--- DOCUMENT EXCERPT Enclosed Below ---

2022 Irvine elections

3 out of 5 at-large seats on the City Council 3 seats needed for a majority
|  | Majority party | Minority party |
| Party | Democratic | Republican |
| Seats before | 3 | 2 |
| Seats won | 2 | 0 |
| Seats after | 4 | 1 |
| Seat change | +1 | −1 |
- Party Gains: Democratic gain Democratic hold No election

= 2022 Irvine elections =

Municipal elections in Irvine, California

The 2022 Irvine elections were held on November 8, 2022, to elect municipal officials in Irvine, California. Voters elected a mayor and two city councilmembers under the city’s at-large electoral system, in which all voters citywide could vote for all open seats.

Municipal elections in California are officially nonpartisan; candidates’ party affiliations did not appear on the ballot.

== Mayor ==

Incumbent mayor Farrah N. Khan ran for a second term and was re-elected mayor of Irvine on November 8, 2022.

--- End of Enclosed DOCUMENT EXCERPT ---
--- RECORDS Enclosed Below ---

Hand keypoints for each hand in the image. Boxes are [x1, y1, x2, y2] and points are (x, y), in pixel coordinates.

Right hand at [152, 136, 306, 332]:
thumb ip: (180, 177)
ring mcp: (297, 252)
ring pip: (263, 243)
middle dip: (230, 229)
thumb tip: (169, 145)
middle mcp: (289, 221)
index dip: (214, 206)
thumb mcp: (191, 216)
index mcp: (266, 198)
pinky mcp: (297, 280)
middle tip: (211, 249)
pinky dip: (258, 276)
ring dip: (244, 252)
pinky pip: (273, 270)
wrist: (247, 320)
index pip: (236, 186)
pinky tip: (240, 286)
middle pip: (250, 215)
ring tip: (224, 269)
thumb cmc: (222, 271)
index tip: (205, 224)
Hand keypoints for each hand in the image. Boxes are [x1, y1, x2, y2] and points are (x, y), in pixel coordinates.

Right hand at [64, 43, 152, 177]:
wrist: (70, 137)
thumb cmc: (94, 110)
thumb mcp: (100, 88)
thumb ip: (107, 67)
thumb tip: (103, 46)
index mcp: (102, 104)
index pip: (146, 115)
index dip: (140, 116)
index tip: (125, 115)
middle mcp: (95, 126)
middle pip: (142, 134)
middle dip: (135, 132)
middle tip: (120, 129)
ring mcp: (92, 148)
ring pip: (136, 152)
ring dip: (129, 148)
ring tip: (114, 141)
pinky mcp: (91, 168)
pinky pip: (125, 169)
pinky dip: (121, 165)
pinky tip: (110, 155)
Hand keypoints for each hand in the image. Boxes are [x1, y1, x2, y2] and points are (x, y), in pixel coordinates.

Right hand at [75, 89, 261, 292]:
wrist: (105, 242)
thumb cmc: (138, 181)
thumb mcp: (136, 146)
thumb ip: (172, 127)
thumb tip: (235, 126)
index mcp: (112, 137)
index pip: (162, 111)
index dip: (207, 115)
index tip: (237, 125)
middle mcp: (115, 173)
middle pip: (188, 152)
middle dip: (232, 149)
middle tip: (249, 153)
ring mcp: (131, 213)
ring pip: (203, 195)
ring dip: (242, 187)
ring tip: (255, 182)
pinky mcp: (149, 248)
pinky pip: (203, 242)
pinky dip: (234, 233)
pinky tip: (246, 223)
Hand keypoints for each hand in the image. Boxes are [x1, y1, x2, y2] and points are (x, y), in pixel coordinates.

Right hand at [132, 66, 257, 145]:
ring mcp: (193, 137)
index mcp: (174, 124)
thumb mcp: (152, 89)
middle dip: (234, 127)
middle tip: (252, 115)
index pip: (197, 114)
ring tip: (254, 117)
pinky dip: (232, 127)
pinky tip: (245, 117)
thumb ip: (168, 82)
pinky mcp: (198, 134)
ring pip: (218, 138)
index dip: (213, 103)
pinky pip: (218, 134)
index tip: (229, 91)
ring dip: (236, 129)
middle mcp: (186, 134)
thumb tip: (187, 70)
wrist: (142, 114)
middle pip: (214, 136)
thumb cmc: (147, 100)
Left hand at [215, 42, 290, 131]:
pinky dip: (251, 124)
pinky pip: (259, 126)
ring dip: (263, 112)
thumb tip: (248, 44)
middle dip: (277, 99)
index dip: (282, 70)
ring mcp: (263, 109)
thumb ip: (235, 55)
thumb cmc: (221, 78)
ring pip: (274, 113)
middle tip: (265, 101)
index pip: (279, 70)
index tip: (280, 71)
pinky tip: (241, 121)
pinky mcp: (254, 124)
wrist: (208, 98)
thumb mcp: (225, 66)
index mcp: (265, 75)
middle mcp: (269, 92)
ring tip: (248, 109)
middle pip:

--- End of Enclosed RECORDS ---

◆ TASK LIST:
1 - In the piece on the 2022 Irvine elections, check each statement: (a) the elections took place on November 8, 2022; (b) the candidates' party affiliations were printed on the ballot; (c) Farrah N. Khan was seeking her first term as mayor. For each, answer yes or no and quote the words from the text that settle it.
2 - Extend the piece on the 2022 Irvine elections, starting after its final sentence.
The material comes from another source and is not connected to the Irvine elections piece.

◆ RESPONSES IN ORDER:
1 -
(a) Yes: "held on November 8, 2022"
(b) No: "candidates’ party affiliations did not appear on the ballot"
(c) No: "ran for a second term"

2 -
2022 Irvine mayoral election
| Candidate |  | Votes | % |
|---|---|---|---|
| Farrah N. Khan (incumbent) |  | 29,628 | 37.8 |
| Branda Lin |  | 21,560 | 27.5 |
| Simon Moon |  | 14,834 | 18.9 |
| Katherine Daigle |  | 7,184 | 9.2 |
| Tom Chomyn |  | 5,129 | 6.6 |
| Total votes |  | 78,335 | 100.00 |
| Invalid or blank votes |  | 6,328 | 7.5 |

== City council ==

Two at-large seats on the Irvine City Council were contested in the 2022 general election. Voters were allowed to vote for up to two candidates. The top two vote-getters were elected to the city council.

=== Candidates ===

Candidates who ran for city council are listed below, along with their ballot designation.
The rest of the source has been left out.